Silence. The jungle noise pressed in around them — frogs, insects, the endless drip of condensation.
“So what is it?” Ethan asked.
“I don’t know.” The words landed with a weight that had nothing to do with volume. O-A-O said I don’t know the way other people said sit down. “It is a form of fluoride that, as far as my databases are concerned, does not exist. And yet the sample is stable, the readings are reproducible, and the compound appears to be naturally occurring in the local water table.”
Tara looked at Ethan. He looked at her.
“Well,” she said quietly. “That’s new.”
Above them, Phoebe drifted in slow, patient arcs — her lidar painting thin green lines through the dark, each beam sweeping the canopy like a lighthouse nobody had asked for, mapping every branch and shadow in precise, silent passes. Somewhere out past the tree line, the Schumann readings pulsed their impossible rhythm. And in the water running beneath their feet, something nobody had ever seen before flowed through rock that predated every civilization that had ever tried to name it.
Three thousand miles away, the control room was dark except for the glow of six monitors.
Ben had gone home an hour ago — she’d had to order him twice. The second time, she’d heard his husband’s voice in the background of the call, patient and familiar: Just come home, Ben. Harry’s on your pillow again. Ben had laughed — the kind of laugh that meant he was already reaching for his jacket — and muttered something about a twelve-pound dachshund who believed the entire bed was a constitutional right.
The building was empty. The cleaning crew had come and gone. Sam sat alone in the blue light of the feeds, watching Chandler’s infrared paint the jungle in shades of heat, watching the camp settle, watching the small bright shape of Ethan sitting at the edge of it all with his laptop and his questions.

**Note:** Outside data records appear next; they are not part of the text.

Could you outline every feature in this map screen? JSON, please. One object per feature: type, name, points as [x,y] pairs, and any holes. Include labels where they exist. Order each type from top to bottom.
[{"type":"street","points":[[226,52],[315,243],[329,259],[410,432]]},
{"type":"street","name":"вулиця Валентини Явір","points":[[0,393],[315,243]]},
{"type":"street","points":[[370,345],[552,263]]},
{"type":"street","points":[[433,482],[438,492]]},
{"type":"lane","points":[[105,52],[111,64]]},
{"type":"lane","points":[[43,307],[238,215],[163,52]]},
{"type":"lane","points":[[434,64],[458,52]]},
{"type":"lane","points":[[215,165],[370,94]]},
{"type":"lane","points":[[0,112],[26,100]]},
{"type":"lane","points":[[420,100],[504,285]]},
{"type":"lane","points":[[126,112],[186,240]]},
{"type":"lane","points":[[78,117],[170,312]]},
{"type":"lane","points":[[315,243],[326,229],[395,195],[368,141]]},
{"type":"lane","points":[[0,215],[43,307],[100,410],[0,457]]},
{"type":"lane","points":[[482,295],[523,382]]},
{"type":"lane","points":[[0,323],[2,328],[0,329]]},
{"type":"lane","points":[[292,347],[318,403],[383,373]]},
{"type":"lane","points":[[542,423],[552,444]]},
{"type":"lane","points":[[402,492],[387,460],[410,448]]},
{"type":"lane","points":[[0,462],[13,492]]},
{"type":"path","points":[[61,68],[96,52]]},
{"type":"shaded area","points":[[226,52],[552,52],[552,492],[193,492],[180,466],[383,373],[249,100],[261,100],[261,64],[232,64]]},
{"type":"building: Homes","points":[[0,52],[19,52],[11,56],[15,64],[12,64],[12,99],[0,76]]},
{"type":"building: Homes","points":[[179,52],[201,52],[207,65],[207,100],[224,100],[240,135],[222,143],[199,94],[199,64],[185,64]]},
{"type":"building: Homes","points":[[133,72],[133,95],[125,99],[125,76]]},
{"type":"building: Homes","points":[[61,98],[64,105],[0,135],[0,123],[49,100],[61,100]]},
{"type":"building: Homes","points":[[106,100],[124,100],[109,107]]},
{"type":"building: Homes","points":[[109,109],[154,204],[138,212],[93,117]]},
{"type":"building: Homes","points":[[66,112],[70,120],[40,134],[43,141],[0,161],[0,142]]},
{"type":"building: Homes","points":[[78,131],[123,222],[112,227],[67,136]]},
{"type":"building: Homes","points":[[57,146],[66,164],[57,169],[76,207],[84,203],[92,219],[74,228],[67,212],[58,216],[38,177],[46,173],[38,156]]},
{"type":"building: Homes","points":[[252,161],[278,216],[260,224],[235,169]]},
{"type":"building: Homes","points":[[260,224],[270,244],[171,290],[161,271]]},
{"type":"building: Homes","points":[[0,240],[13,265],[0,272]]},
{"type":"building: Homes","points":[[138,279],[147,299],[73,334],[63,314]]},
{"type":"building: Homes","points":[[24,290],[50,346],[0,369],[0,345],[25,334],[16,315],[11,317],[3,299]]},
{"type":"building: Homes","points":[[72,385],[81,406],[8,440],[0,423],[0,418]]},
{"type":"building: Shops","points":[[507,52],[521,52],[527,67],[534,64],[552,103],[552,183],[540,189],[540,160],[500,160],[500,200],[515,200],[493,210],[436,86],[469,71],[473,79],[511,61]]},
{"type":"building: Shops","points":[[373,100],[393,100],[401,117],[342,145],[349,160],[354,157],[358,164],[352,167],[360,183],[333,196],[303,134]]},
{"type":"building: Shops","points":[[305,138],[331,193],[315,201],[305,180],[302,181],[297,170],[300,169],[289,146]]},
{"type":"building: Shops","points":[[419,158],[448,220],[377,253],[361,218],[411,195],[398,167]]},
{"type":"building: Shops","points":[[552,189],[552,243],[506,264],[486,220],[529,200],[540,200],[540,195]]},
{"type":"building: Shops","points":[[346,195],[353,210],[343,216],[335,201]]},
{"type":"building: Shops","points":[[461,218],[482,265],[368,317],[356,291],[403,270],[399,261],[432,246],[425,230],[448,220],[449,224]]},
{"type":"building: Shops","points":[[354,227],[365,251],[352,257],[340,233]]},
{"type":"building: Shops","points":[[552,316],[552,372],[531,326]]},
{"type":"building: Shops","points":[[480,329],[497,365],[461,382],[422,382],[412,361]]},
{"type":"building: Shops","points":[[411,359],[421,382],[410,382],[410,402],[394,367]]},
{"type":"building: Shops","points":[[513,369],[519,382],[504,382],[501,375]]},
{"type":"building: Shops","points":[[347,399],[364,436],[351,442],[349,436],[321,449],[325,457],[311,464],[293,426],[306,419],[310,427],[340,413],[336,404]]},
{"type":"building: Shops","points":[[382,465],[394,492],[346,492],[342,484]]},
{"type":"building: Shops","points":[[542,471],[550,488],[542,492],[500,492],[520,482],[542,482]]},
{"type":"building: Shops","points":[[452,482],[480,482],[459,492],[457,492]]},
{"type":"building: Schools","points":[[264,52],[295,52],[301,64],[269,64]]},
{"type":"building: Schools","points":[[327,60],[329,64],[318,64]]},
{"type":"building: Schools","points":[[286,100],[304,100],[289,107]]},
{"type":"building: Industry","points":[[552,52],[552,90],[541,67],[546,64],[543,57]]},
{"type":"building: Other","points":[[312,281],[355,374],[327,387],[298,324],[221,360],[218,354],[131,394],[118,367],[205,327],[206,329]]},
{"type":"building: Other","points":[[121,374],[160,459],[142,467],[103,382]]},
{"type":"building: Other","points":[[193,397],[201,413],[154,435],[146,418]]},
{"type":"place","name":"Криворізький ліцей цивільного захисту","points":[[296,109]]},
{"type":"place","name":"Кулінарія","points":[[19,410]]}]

She could see everything from here. Every drone feed, every telemetry readout, every data point the network generated. She could see Tara’s tent light go dark, see Jake’s silhouette on the perimeter, see the Dwarves holding their positions in the undergrowth like loyal dogs. She could see it all.
But she couldn’t be there.
That was the part nobody talked about. The producer who built the show, who chose the locations and hired the team and bet everything on a story she believed in — she watched it all from a chair in a room in New York. Close enough to hear them breathe. Too far away to matter if something went wrong.

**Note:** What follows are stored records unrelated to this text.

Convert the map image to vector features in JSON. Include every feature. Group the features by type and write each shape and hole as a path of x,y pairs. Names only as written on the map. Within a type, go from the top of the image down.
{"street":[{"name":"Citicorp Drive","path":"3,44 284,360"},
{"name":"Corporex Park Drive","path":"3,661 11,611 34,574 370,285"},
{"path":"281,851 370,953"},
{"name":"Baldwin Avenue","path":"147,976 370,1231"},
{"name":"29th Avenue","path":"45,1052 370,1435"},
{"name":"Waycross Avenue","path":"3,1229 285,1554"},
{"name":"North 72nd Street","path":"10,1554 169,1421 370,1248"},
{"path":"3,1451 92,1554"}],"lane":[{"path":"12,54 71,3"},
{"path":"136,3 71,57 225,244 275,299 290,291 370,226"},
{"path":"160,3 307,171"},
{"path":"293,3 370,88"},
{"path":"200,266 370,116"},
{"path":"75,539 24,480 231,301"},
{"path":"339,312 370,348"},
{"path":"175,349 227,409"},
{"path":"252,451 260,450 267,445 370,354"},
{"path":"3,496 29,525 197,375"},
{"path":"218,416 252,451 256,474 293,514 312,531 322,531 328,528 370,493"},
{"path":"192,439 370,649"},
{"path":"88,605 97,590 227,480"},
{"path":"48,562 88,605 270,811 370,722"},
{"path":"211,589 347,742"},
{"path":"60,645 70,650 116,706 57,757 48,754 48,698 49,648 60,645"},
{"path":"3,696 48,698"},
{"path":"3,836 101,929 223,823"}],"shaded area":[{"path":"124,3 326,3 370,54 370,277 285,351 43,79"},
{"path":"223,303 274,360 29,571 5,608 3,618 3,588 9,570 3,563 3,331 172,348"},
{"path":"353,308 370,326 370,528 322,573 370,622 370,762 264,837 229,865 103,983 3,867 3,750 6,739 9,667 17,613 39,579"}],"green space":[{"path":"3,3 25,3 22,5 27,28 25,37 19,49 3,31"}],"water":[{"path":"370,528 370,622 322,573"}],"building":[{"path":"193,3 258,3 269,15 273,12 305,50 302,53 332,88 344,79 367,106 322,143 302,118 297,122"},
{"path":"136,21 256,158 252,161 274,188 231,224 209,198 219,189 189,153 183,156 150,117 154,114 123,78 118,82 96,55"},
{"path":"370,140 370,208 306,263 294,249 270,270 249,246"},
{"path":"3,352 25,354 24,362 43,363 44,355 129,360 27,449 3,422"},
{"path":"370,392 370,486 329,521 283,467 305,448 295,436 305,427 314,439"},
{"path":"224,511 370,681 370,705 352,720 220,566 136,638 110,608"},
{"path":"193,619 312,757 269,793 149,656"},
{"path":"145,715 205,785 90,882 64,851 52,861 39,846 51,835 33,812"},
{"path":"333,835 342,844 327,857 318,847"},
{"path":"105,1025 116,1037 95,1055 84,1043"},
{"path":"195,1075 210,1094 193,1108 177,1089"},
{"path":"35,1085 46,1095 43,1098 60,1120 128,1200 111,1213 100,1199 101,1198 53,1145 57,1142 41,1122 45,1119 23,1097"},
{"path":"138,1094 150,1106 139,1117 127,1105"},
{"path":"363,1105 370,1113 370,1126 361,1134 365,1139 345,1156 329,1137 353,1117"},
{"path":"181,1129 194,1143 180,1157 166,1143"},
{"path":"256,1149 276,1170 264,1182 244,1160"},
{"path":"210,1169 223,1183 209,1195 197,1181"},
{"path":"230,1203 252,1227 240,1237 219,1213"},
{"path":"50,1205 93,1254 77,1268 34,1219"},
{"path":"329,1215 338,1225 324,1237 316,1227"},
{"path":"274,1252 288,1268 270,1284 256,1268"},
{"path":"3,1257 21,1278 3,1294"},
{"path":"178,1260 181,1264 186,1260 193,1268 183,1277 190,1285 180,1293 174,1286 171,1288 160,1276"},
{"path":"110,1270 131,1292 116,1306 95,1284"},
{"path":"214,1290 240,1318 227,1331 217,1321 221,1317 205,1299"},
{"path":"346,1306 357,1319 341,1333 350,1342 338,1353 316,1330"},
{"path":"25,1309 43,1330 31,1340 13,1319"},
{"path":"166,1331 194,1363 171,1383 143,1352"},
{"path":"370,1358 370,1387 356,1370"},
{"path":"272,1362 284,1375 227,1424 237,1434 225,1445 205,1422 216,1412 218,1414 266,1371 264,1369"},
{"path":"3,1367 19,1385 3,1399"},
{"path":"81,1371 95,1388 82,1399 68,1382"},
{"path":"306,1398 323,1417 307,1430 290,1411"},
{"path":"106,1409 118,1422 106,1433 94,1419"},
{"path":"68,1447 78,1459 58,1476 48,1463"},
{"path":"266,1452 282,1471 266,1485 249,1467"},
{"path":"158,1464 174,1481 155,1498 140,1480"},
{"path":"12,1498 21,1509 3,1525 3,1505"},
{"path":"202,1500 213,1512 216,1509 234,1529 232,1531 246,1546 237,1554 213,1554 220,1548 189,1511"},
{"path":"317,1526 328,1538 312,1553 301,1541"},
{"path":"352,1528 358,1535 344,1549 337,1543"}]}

She turned off the monitors. Not because she wanted to — because if she didn’t, she’d sit here until sunrise, watching Ethan’s bright shape on the infrared and pretending it was enough.

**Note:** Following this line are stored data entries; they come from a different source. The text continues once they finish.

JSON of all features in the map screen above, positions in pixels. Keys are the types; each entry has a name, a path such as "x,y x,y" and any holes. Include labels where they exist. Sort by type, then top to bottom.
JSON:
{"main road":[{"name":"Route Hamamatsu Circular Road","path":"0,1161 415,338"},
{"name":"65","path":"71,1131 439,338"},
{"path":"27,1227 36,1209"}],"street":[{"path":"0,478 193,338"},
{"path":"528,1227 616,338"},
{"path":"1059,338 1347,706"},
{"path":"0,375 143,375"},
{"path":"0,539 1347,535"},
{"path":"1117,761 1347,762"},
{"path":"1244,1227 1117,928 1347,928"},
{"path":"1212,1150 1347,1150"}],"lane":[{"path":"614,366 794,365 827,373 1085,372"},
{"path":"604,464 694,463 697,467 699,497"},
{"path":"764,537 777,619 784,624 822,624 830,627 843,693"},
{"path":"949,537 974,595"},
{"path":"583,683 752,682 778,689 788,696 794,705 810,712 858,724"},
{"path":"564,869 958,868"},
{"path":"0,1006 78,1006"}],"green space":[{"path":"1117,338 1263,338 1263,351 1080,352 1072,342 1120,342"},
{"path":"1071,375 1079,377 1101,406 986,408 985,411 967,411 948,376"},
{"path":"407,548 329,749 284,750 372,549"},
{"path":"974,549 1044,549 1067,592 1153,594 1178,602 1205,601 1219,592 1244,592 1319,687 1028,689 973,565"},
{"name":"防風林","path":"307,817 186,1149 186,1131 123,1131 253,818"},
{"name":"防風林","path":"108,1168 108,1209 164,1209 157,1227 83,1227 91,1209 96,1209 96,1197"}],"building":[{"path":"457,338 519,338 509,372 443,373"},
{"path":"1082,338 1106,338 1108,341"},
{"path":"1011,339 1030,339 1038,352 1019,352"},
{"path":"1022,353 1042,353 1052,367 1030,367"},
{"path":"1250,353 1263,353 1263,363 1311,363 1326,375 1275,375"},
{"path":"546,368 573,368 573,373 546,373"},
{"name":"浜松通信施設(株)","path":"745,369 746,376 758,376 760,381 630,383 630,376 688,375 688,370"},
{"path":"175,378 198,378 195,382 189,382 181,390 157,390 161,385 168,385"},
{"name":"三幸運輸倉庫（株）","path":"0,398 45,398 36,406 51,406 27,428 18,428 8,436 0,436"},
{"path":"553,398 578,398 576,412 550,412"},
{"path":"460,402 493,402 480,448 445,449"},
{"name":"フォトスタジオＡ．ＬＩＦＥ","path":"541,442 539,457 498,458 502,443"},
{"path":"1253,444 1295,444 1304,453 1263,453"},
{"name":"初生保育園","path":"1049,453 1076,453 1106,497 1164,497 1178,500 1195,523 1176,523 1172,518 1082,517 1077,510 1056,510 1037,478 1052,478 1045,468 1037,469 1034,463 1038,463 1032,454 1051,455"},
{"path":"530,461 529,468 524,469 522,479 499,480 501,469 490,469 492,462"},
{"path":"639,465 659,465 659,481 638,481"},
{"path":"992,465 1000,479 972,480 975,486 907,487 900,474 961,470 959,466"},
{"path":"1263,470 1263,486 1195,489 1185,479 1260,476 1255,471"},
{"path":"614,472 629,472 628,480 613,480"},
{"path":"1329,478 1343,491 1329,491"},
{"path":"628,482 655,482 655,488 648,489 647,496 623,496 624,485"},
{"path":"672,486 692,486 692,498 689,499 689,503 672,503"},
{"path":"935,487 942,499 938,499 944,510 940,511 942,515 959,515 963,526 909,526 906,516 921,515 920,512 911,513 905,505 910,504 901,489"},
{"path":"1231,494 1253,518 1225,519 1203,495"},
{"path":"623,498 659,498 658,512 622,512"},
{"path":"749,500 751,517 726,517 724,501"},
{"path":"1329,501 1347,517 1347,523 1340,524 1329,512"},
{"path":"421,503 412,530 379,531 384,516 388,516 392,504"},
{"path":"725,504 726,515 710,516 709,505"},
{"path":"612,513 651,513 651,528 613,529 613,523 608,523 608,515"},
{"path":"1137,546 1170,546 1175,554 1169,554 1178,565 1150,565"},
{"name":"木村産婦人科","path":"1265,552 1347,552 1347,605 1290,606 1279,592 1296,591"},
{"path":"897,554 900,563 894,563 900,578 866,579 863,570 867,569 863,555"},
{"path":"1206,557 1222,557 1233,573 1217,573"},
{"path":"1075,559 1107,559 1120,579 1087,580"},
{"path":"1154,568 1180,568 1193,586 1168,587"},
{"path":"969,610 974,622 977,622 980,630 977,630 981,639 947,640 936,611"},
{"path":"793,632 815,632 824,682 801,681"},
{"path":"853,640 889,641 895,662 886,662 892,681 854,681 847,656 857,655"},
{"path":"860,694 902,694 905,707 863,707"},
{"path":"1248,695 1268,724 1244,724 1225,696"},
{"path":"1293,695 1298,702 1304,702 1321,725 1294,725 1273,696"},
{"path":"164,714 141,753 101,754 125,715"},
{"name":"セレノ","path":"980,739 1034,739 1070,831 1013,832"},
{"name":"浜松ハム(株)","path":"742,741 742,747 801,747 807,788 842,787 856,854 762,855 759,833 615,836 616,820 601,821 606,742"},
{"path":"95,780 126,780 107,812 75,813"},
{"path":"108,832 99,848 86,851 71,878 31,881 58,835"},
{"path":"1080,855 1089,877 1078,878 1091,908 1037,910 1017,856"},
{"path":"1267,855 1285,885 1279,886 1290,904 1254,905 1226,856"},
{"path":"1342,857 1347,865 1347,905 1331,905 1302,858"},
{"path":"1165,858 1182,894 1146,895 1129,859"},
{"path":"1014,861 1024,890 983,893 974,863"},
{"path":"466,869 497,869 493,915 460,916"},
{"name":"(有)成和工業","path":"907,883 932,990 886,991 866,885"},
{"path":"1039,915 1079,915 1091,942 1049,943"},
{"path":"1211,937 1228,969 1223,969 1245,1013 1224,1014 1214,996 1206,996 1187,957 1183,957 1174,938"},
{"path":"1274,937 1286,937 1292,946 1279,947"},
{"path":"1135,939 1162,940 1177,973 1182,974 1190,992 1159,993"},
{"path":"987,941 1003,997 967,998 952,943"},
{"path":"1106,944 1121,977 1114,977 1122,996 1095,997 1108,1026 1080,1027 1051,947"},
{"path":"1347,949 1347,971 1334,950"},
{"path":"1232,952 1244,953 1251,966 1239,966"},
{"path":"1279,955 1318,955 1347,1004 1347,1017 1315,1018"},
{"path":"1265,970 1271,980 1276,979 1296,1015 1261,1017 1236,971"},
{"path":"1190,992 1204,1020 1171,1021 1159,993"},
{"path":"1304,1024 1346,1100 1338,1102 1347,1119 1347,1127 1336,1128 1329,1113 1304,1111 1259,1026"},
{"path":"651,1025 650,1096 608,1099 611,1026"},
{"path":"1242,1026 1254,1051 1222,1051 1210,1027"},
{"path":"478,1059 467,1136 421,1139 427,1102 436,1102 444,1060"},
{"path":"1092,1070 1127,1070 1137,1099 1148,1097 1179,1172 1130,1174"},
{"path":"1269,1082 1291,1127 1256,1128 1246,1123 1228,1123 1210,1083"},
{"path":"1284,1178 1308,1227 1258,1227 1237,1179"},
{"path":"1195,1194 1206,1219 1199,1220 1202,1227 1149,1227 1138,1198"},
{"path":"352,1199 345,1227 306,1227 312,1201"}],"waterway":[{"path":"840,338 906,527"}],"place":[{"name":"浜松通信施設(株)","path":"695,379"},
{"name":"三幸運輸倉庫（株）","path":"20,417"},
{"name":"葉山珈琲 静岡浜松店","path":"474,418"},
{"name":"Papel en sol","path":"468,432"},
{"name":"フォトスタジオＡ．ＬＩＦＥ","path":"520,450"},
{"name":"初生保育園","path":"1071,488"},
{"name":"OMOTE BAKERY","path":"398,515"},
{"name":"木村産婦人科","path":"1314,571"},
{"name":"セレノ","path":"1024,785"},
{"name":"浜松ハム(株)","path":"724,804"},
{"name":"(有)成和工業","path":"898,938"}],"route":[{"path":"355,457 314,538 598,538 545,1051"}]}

The hallway was dark. The elevator was empty. She pushed through the lobby doors and stepped out onto the sidewalk, and the March air hit her face like a cold hand — sharp, clean, nothing like the jungle air that was probably trying to digest her team right now.
She looked up.
Manhattan wasn’t kind to stars. The light pollution turned the sky into a flat orange wash most nights, the city so bright it blinded anything above it. But tonight was clear — unusually clear — and through the gaps between the buildings she could see them. Not many. A handful. Enough. The same stars that were burning over a jungle on the other side of the world right now, the same sky Ethan was probably staring into at this exact moment, thinking whatever Ethan thought when he looked up and searched for something the rest of the world had stopped believing in.
Three thousand miles apart. Same sky.
Tomorrow they’d walk into that jungle. And she’d watch them go.
She stood on the sidewalk until the cold made her eyes water, looking up at the few stars Manhattan allowed her, and hoped she’d see them come back.